* [EXERCISE PROMPT]: Below are entries; count the lines among them that contain the word "Demos", and give only the count.

(Extracted records)
———

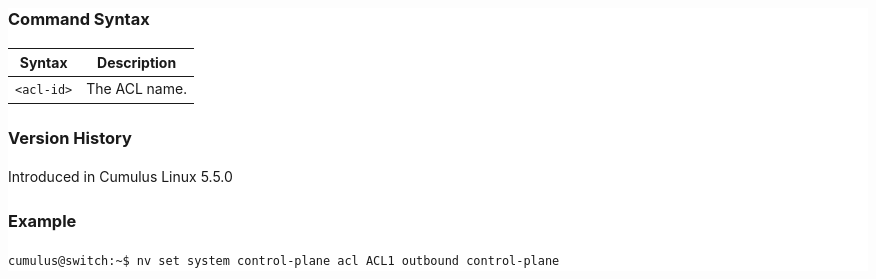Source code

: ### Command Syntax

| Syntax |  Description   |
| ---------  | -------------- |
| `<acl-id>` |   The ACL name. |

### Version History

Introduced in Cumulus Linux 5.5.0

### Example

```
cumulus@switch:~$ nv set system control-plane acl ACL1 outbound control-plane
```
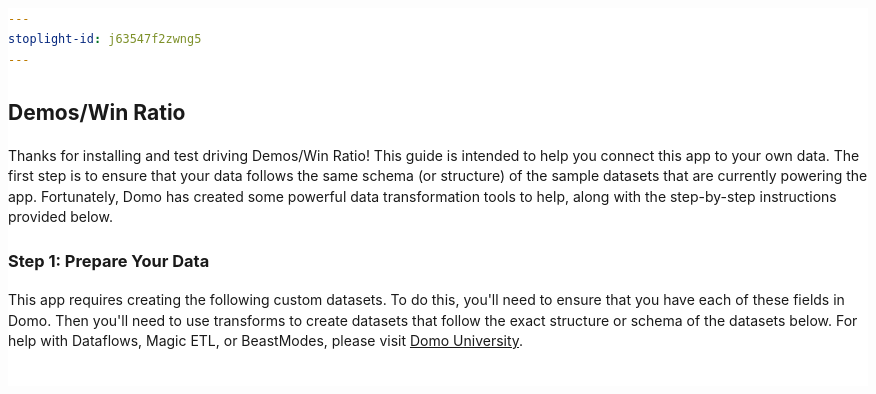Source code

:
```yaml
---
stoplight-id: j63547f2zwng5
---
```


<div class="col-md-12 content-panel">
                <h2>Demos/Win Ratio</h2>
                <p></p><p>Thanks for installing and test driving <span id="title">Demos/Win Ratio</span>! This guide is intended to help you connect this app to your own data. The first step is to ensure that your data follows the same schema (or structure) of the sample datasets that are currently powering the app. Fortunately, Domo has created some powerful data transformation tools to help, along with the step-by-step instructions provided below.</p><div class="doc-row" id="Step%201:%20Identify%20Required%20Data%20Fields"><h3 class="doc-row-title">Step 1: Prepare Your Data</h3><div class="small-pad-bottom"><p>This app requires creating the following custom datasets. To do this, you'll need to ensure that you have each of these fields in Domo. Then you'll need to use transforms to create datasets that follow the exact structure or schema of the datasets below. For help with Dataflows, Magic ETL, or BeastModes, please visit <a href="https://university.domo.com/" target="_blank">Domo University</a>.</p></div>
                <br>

———

* [TASK ANSWER]: 2